Other approaches to large-scale neural modeling are, of course, possible, for example, using GPGPUs or FPGAs. It is difficult with such approaches to achieve the balance of computation, memory hierarchy, and communication that SpiNNaker achieves, though of course they do avoid the high development cost of the bespoke chip approach.
4. Architecture Overview
4.1 Overview
A block diagram of a single SpiNNaker node is shown in Fig. 4. The six communications links are used to connect the nodes in a triangular lattice; this lattice is then folded onto the surface of a toroid, as in Fig. 5. Other tilings are obviously possible; this design decision was guided by the pragmatics of assembling the system onto a set of two-dimensional printed circuit boards.

Fig. 4. A SpiNNaker node.

Fig. 5. The SpiNNaker machine.

Fig. 6 depicts the individual SpiNNaker die. Each chip contains 18 identical processing subsystems (ARM cores). The die is fabricated by UMC on a 130-nm CMOS process, and was designed using Synopsys, Inc., synthesis tools for the clocked subsystems and Silistix Ltd tools [ 15] and libraries for the self-timed on-chip and interchip networks.
——————
Required actions —
**a)** In the SpiNNaker excerpt, how many processing subsystems does each chip contain?
**b)** List every company named in the SpiNNaker excerpt.

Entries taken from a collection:
——————
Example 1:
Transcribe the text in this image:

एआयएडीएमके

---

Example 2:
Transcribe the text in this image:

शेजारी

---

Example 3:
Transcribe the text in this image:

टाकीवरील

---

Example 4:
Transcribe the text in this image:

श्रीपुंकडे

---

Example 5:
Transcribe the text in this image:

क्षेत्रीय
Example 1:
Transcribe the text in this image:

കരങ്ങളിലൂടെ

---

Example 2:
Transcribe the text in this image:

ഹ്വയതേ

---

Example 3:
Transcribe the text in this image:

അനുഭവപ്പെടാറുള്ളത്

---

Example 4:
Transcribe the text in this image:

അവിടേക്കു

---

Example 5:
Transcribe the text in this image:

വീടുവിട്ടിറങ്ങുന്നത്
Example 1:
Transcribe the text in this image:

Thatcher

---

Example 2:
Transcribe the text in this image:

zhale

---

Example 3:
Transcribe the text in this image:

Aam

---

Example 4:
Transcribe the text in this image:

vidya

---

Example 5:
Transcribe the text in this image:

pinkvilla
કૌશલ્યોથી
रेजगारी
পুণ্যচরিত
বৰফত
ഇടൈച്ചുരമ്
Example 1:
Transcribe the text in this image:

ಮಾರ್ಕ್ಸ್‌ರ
——————
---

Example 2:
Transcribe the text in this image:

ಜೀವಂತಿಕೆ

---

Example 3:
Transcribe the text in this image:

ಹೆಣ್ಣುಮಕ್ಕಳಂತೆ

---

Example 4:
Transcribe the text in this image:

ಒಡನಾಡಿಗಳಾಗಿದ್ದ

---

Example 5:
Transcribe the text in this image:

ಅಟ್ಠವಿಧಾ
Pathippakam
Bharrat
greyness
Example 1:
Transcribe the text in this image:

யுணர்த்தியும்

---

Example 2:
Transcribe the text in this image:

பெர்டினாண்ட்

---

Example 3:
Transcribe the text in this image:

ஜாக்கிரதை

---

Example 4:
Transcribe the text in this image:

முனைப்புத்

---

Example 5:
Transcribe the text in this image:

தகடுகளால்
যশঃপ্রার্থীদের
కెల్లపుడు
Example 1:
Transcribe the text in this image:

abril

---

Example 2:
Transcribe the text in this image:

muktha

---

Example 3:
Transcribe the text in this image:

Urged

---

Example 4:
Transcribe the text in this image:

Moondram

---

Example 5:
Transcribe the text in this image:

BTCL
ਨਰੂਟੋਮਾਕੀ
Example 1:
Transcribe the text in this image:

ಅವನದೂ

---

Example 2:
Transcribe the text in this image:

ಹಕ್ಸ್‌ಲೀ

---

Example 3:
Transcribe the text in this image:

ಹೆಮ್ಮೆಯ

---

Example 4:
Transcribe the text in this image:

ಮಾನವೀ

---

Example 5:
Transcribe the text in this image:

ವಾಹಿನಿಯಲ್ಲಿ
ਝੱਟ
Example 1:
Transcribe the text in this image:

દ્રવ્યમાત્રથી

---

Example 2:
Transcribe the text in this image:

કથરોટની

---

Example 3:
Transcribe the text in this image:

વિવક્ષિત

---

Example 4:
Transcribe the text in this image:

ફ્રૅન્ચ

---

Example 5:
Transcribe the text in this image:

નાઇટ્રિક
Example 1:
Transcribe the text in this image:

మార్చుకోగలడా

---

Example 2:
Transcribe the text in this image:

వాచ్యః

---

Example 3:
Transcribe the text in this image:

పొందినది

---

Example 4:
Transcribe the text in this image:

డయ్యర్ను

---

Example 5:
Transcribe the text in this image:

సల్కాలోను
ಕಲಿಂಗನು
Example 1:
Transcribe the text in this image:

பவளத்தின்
——————
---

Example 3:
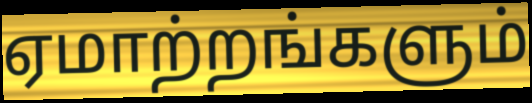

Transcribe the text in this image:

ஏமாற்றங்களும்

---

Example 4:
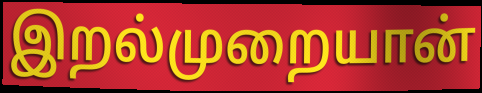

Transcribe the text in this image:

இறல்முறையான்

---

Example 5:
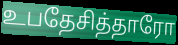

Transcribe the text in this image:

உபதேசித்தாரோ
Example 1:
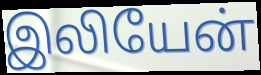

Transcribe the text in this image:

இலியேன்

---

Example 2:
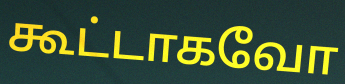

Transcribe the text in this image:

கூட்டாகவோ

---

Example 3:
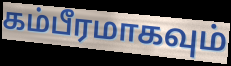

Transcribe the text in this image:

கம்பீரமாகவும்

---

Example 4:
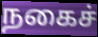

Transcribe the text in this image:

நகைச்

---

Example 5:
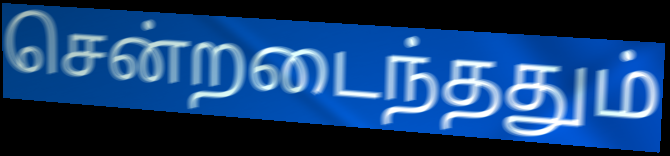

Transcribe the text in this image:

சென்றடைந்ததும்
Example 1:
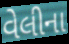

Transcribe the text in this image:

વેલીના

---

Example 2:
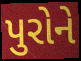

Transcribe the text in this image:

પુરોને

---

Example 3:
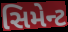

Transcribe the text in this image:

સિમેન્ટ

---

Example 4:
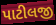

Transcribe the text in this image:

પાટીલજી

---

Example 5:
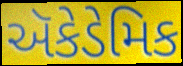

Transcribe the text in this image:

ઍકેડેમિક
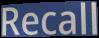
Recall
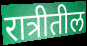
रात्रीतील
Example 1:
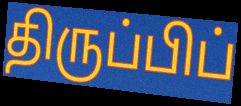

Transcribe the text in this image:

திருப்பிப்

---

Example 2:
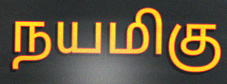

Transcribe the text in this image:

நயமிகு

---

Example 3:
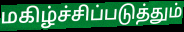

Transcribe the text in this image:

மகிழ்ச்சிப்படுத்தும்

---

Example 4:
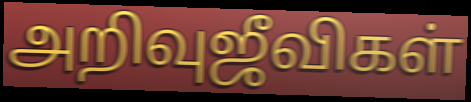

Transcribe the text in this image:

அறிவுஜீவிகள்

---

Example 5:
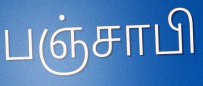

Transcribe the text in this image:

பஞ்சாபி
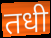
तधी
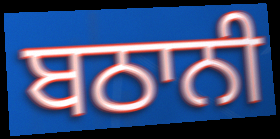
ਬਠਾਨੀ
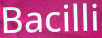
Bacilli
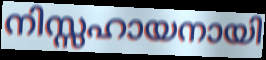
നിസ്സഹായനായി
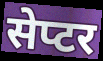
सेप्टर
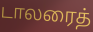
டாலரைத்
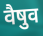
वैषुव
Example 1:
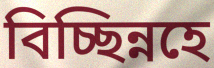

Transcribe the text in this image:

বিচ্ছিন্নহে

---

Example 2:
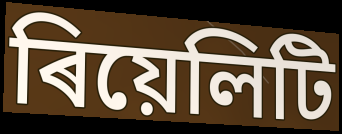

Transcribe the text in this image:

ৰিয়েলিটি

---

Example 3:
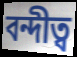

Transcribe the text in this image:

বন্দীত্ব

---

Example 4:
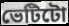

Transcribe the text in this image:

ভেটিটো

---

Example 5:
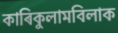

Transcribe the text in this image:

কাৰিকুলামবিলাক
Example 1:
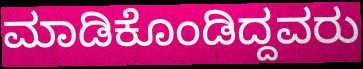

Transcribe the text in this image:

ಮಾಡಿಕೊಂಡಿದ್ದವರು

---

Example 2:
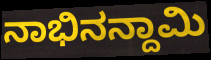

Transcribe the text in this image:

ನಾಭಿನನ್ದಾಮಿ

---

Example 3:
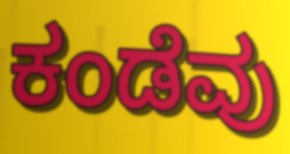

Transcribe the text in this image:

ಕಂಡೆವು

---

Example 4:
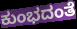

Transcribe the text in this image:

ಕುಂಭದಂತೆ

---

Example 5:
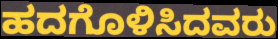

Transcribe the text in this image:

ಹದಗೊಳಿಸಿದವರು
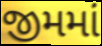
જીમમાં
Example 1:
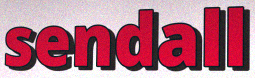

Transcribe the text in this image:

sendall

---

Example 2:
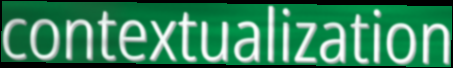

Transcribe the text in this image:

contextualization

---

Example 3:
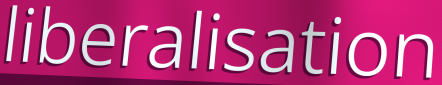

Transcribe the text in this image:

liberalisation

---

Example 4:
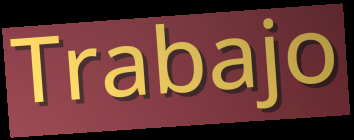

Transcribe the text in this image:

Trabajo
——————
Worked answers —
**a)** Each chip contains 18 identical processing subsystems (ARM cores).

**b)** UMC; Synopsys, Inc.; Silistix Ltd